Pull from the data below each line where the word "curve" occurs, and copy it.

── Data for analysis ──

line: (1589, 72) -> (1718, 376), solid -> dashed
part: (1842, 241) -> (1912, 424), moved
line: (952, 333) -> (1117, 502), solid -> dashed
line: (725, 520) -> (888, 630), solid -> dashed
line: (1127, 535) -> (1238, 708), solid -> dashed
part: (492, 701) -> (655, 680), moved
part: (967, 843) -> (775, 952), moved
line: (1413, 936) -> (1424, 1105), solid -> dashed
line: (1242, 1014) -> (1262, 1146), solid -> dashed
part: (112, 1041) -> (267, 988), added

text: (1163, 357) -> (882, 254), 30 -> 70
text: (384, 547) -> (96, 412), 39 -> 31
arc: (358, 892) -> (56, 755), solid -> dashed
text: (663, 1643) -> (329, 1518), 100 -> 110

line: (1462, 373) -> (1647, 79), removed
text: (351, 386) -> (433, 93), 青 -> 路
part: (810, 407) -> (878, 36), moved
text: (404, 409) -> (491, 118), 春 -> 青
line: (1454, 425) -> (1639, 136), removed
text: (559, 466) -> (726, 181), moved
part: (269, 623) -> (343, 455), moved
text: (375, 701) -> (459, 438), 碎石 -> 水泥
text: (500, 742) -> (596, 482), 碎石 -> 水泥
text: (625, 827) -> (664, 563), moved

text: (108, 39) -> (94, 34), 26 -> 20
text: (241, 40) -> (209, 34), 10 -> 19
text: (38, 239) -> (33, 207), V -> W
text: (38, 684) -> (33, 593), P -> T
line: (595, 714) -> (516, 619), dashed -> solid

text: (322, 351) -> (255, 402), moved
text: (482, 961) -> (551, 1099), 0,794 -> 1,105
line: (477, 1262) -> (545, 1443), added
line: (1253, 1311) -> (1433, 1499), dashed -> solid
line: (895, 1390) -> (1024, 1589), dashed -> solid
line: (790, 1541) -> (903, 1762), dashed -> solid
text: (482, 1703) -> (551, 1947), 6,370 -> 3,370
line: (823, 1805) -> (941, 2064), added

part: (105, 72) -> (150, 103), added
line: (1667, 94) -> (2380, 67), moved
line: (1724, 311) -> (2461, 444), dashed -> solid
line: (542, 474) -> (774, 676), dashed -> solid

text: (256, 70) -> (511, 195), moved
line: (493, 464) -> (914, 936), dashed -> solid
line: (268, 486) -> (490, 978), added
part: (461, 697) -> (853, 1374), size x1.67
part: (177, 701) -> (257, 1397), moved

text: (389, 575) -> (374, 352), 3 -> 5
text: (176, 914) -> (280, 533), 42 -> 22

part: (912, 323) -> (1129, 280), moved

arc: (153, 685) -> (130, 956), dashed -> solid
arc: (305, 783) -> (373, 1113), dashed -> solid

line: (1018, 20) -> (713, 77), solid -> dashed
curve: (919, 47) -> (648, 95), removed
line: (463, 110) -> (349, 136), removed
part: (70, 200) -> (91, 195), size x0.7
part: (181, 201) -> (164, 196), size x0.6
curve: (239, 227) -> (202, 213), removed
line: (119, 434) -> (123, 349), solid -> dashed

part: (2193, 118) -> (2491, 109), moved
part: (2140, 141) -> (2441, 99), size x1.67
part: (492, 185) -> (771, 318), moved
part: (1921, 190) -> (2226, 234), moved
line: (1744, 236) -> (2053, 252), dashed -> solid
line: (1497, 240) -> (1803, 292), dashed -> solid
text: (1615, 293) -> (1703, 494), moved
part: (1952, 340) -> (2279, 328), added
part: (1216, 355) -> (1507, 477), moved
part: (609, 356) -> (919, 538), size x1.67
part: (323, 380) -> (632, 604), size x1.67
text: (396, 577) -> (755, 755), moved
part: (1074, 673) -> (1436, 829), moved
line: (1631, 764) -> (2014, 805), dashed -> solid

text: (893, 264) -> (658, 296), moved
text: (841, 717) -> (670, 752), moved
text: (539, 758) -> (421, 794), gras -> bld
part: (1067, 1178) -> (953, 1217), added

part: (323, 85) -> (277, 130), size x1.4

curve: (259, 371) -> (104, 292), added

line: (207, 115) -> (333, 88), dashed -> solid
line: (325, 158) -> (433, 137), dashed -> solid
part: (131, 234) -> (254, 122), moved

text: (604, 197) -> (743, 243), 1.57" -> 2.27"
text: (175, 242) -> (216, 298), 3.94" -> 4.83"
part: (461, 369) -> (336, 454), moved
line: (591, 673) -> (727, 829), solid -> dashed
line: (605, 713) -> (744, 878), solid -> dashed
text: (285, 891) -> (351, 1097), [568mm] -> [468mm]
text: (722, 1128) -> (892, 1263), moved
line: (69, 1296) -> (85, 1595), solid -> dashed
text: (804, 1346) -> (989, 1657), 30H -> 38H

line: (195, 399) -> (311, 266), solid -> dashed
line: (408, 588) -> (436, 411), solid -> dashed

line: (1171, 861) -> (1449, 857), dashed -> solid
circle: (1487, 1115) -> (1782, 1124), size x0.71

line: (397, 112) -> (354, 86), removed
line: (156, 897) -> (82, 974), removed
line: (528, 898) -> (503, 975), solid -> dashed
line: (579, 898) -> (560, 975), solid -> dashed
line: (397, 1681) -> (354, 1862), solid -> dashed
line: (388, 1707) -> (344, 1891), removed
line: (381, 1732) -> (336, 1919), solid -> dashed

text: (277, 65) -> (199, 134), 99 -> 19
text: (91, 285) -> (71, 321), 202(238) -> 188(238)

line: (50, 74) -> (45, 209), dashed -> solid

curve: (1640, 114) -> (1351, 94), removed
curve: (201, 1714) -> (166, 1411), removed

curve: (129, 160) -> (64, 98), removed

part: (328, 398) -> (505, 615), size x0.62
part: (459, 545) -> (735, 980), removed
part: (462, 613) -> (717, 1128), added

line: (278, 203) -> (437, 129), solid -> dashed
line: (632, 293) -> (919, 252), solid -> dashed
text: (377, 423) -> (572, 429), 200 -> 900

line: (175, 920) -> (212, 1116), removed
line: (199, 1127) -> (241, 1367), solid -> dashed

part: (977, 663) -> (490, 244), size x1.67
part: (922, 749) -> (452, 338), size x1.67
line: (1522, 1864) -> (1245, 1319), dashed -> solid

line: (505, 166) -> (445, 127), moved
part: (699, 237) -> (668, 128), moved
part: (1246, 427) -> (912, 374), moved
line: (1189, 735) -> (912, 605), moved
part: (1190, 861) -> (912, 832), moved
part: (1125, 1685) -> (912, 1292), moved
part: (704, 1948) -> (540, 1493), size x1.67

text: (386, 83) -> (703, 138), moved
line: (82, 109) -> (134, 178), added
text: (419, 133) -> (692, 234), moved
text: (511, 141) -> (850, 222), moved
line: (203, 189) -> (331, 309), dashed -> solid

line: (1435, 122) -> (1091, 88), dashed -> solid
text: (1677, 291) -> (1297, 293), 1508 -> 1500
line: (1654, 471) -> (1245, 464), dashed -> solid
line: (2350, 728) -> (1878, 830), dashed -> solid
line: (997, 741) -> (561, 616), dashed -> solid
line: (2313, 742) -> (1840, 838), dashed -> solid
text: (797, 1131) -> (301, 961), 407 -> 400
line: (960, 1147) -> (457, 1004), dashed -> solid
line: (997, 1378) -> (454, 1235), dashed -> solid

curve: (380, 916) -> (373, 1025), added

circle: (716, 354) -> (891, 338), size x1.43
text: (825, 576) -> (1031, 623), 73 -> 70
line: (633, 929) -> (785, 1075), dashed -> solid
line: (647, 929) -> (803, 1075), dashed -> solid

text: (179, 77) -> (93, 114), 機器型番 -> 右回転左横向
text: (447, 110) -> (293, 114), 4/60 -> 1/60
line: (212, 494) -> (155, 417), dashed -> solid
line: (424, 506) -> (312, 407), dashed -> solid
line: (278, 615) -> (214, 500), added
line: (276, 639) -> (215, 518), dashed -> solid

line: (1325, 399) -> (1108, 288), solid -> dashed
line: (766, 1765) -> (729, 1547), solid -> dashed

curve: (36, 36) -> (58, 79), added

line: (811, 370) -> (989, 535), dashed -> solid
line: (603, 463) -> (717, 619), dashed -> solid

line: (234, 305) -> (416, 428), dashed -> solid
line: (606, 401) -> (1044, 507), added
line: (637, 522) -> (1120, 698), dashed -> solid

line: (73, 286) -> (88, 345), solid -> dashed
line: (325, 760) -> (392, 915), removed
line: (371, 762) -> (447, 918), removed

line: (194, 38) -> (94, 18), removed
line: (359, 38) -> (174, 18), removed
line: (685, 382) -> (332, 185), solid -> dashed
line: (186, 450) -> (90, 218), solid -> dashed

───

## Solution to the exercise
curve: (919, 47) -> (648, 95), removed
curve: (239, 227) -> (202, 213), removed
curve: (259, 371) -> (104, 292), added
curve: (1640, 114) -> (1351, 94), removed
curve: (201, 1714) -> (166, 1411), removed
curve: (129, 160) -> (64, 98), removed
curve: (380, 916) -> (373, 1025), added
curve: (36, 36) -> (58, 79), added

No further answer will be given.